Ibunya telah didasarkan pada kenyataan selama ini. Dan Lena-lah yang buta—terhadap kenyataan kematian ayahnya—selama ini.
“Lena, kumohon. Aku bilang jangan jadi tentara. Anda memiliki hal-hal yang lebih penting untuk dilakukan; kamu harus bahagia. Anda tidak bisa mati seperti Václav. Tolong temukan kebahagiaan; kamu harus menemukan kebahagiaan…!”
“…!”
Lena menggertakkan giginya dengan erat. Meski begitu, dia akan memunggungi ini. Pada emosi ibunya, pada perhatian yang dalam dan tulus ini. Diamemberi isyarat dengan matanya kepada sopir ibunya, yang mengintip ke luar mobil, untuk mendekat. Dan kemudian dia mendorong bahu ibunya dan mempercayakannya di tangannya.

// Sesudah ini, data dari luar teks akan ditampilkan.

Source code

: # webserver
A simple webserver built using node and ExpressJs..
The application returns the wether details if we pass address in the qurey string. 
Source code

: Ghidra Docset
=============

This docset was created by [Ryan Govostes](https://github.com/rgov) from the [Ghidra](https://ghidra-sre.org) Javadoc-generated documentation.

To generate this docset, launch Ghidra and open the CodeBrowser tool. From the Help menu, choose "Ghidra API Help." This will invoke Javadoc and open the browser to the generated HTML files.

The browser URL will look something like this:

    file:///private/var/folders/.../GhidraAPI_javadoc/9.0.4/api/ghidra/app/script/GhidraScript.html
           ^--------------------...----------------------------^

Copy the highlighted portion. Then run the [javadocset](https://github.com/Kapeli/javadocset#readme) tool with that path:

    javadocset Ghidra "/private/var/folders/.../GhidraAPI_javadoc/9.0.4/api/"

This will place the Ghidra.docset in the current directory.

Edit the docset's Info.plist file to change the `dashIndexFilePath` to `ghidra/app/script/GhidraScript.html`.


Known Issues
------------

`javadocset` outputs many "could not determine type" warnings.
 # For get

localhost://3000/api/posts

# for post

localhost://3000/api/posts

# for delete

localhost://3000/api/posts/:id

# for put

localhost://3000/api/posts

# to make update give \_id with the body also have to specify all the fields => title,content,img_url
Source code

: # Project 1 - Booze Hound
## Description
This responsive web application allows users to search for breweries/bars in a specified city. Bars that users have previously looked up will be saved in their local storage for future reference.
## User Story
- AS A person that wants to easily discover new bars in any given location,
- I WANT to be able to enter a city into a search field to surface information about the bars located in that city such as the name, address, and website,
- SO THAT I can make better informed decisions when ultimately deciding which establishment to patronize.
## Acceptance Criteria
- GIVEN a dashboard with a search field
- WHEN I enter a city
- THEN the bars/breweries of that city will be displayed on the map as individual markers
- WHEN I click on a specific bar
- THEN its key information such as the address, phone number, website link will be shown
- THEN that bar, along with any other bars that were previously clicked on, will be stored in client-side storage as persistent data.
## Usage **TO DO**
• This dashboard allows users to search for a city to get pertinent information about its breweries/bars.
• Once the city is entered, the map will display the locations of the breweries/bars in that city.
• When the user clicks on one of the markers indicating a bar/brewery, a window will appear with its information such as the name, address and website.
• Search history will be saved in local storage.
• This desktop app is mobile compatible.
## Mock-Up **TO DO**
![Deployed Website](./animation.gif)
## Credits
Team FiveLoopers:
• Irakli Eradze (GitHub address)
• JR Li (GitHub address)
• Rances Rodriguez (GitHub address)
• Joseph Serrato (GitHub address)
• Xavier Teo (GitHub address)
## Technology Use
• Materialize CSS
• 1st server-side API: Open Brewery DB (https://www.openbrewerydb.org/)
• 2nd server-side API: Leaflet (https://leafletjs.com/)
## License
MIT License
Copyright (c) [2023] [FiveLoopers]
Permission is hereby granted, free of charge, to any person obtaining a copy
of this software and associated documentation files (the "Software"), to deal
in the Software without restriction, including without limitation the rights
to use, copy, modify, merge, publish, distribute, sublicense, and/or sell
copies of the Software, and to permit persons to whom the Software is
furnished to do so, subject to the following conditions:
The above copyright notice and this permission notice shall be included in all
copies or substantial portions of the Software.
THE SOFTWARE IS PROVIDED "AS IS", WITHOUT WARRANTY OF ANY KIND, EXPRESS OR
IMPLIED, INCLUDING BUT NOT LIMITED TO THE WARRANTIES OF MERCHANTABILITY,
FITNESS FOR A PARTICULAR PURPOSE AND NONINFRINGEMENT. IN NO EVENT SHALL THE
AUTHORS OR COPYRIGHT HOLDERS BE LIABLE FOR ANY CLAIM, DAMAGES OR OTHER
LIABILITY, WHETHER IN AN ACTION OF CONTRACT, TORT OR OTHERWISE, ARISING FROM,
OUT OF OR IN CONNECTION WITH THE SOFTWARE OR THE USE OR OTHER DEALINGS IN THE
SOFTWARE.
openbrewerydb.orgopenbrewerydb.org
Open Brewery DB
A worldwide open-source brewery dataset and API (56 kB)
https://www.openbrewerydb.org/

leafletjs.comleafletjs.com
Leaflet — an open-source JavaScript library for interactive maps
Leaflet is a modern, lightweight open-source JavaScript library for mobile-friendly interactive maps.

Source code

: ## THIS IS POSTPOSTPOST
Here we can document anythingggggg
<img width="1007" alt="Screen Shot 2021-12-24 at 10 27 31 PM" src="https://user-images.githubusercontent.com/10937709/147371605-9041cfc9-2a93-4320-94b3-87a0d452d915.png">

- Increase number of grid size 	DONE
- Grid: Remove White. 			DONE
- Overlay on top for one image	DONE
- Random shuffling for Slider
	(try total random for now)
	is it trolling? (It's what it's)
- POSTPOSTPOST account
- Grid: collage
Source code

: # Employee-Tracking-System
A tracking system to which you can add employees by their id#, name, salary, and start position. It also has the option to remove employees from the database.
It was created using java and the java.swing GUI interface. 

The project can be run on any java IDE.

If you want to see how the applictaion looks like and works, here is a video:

“Terima kasih IBU. Tapi sebelum saya bisa melakukan itu, saya harus bertahan hidup—saya harus berjuang. Jika tidak, saya tidak akan selamat dari ini. Ini adalah situasi kita sekarang.”
Dia berbalik dan, dengan semua kekuatan yang bisa dikerahkan oleh keinginannya, melepaskan tangan ibunya, yang terulur padanya.
e𝐧um𝒶.i𝓭
Sopir itu dengan tegas menahannya, mencegahnya mengejar putrinya. Suaranya menempel di punggung Lena seperti jeritan saat Lena mengertakkan gigi dan menahan air mata.
“Lena! Anda tidak bisa; silakan datang kembali! Lena…!”
Dan itu adalah kata-kata terakhir yang pernah diucapkan Lena dengan ibunya.
Belakangan, satu-satunya pelayan yang selamat dari pertempuran memberi tahu Lena bahwa sang istri meninggal, dihancurkan oleh Löwe, saat dia mencoba melindungi seorang anak yang hampir diinjak-injak.